## What needs to be done:
Examine each line of the data, and copy the ones containing "right".

## Provided material:
Content starts
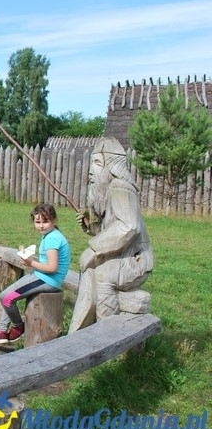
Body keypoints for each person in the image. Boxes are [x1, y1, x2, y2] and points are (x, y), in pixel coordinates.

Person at [68, 137, 153, 333]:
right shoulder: (107, 191)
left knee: (103, 274)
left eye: (98, 164)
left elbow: (128, 227)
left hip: (136, 260)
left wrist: (94, 248)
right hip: (122, 256)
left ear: (112, 166)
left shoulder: (120, 187)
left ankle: (106, 332)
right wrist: (92, 226)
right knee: (91, 269)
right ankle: (83, 327)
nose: (91, 171)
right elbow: (111, 231)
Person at [0, 203, 71, 344]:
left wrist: (30, 263)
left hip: (48, 279)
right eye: (37, 222)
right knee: (10, 294)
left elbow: (52, 268)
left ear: (54, 221)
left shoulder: (52, 239)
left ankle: (18, 327)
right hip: (42, 276)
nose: (41, 225)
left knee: (6, 297)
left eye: (45, 221)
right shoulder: (51, 235)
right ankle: (1, 331)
Content ends
## Finished task:
right shoulder: (107, 191)
right hip: (122, 256)
right wrist: (92, 226)
right knee: (91, 269)
right ankle: (83, 327)
right elbow: (111, 231)
right eye: (37, 222)
right knee: (10, 294)
right hip: (42, 276)
right shoulder: (51, 235)
right ankle: (1, 331)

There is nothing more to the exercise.